In Whale’s ‘Bride of Frankenstein’ (1935), there is a return to the
frame structure, but this time we begin with Mary Shelley discussing her novel
with Percy and Byron, she is played by Elsa Lanchester, who also plays the
female creature, with her darting black eyes and Queen Nefertiti hair. Unlike
the first Whale film, this one tends toward comedy, parody, and satire rather
than pure horror. Some viewers note its attacks on sacred institutions like
marriage and its gay subtext. ‘Bride of Frankenstein’ construes the Creature
more as an innocent victim, showing that he kills only when provoked. The
dramatic focus is on the posse that is after him; as Albert Lavalley explains,
“The blindness of the rage expressed toward the Monster and his half-human
incomprehension of it thus recaptures much of the bleak horror of the book, its
indictment of society; and its picture of man’s troubled consciousness.”

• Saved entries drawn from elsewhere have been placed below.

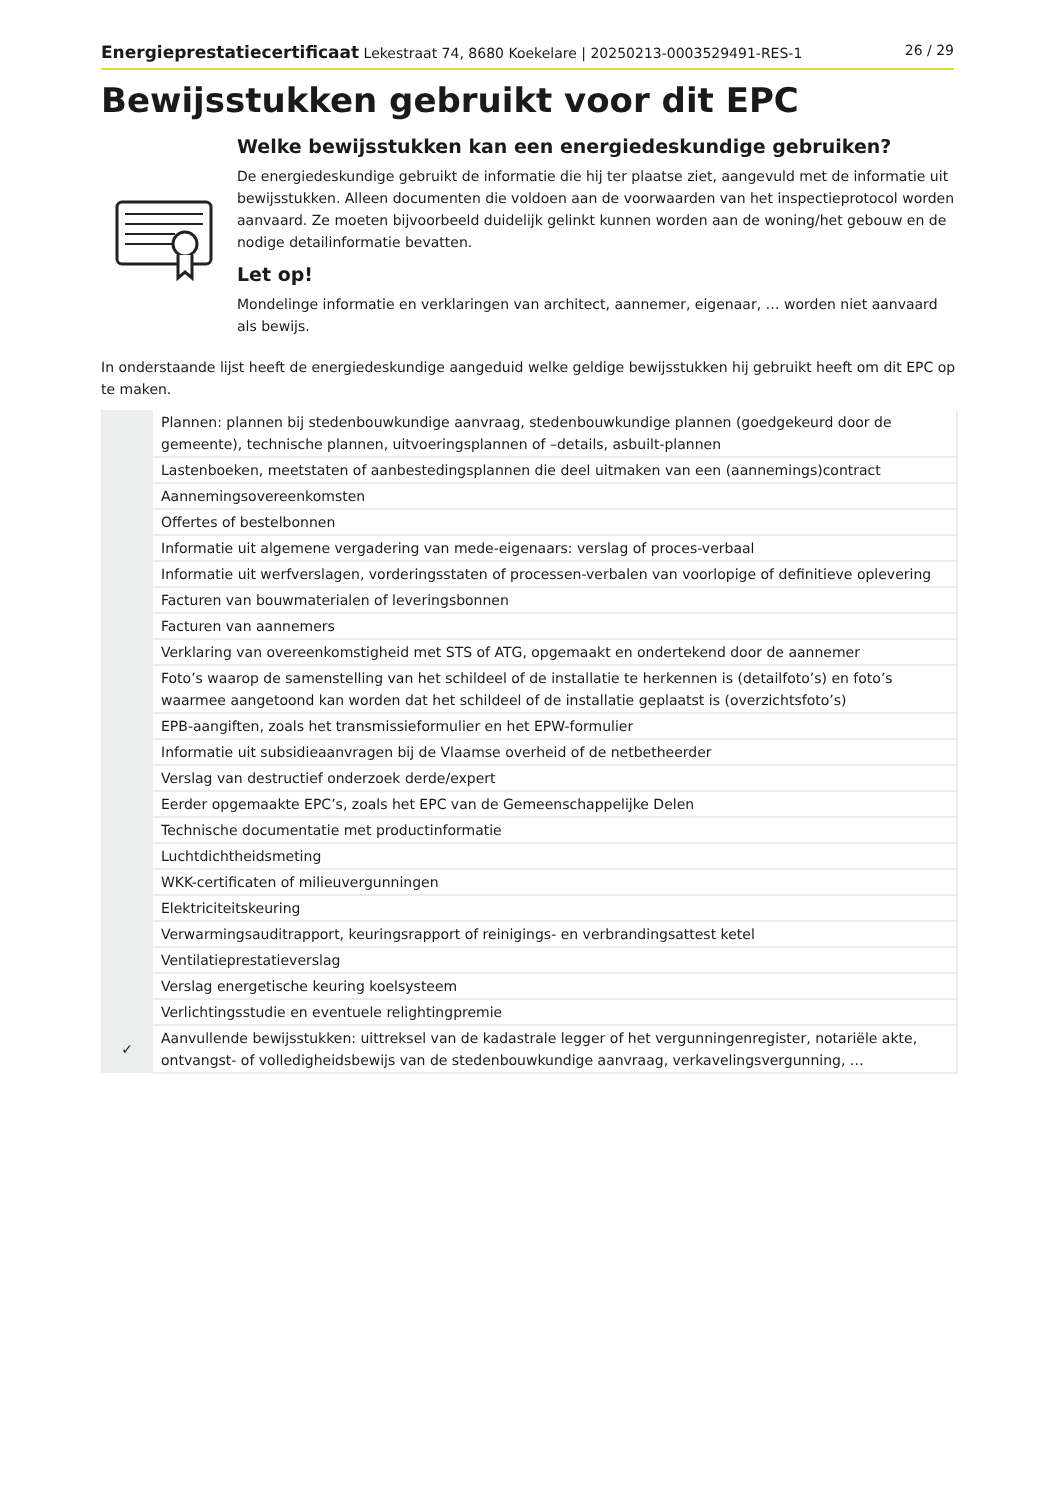Energieprestatiecertificaat Lekestraat 74, 8680 Koekelare | 20250213-0003529491-RES-1 26 / 29
Bewijsstukken gebruikt voor dit EPC
Welke bewijsstukken kan een energiedeskundige gebruiken?
De energiedeskundige gebruikt de informatie die hij ter plaatse ziet, aangevuld met de informatie uit bewijsstukken. Alleen documenten die voldoen aan de voorwaarden van het inspectieprotocol worden aanvaard. Ze moeten bijvoorbeeld duidelijk gelinkt kunnen worden aan de woning/het gebouw en de nodige detailinformatie bevatten.
Let op!
Mondelinge informatie en verklaringen van architect, aannemer, eigenaar, … worden niet aanvaard als bewijs.
In onderstaande lijst heeft de energiedeskundige aangeduid welke geldige bewijsstukken hij gebruikt heeft om dit EPC op te maken.
| | Plannen: plannen bij stedenbouwkundige aanvraag, stedenbouwkundige plannen (goedgekeurd door de gemeente), technische plannen, uitvoeringsplannen of –details, asbuilt-plannen |
| | Lastenboeken, meetstaten of aanbestedingsplannen die deel uitmaken van een (aannemings)contract |
| | Aannemingsovereenkomsten |
| | Offertes of bestelbonnen |
| | Informatie uit algemene vergadering van mede-eigenaars: verslag of proces-verbaal |
| | Informatie uit werfverslagen, vorderingsstaten of processen-verbalen van voorlopige of definitieve oplevering |
| | Facturen van bouwmaterialen of leveringsbonnen |
| | Facturen van aannemers |
| | Verklaring van overeenkomstigheid met STS of ATG, opgemaakt en ondertekend door de aannemer |
| | Foto’s waarop de samenstelling van het schildeel of de installatie te herkennen is (detailfoto’s) en foto’s waarmee aangetoond kan worden dat het schildeel of de installatie geplaatst is (overzichtsfoto’s) |
| | EPB-aangiften, zoals het transmissieformulier en het EPW-formulier |
| | Informatie uit subsidieaanvragen bij de Vlaamse overheid of de netbetheerder |
| | Verslag van destructief onderzoek derde/expert |
| | Eerder opgemaakte EPC’s, zoals het EPC van de Gemeenschappelijke Delen |
| | Technische documentatie met productinformatie |
| | Luchtdichtheidsmeting |
| | WKK-certificaten of milieuvergunningen |
| | Elektriciteitskeuring |
| | Verwarmingsauditrapport, keuringsrapport of reinigings- en verbrandingsattest ketel |
| | Ventilatieprestatieverslag |
| | Verslag energetische keuring koelsysteem |
| | Verlichtingsstudie en eventuele relightingpremie |
| ✓ | Aanvullende bewijsstukken: uittreksel van de kadastrale legger of het vergunningenregister, notariële akte, ontvangst- of volledigheidsbewijs van de stedenbouwkundige aanvraag, verkavelingsvergunning, … |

D. Television Adaptations:
Frankenstein
has surfaced in hundreds of television adaptations, including ‘Night Gallery’,
‘Star Trek: The Next Generation’, ‘Scooby-Doo’, ‘Frankenstein Jr. and the
Impossible, Alvin and the Chipmunks’, ‘The Simpsons’, ‘Wishbone’, and so on.
Conclusion:
So, we can conclude that Frankenstein
novel related to highbrow and popular culture in film, drama, fiction,
and television. And with regard to the text “historical context”, Frankenstein
is interpreted as allegorical of the industrial revolution.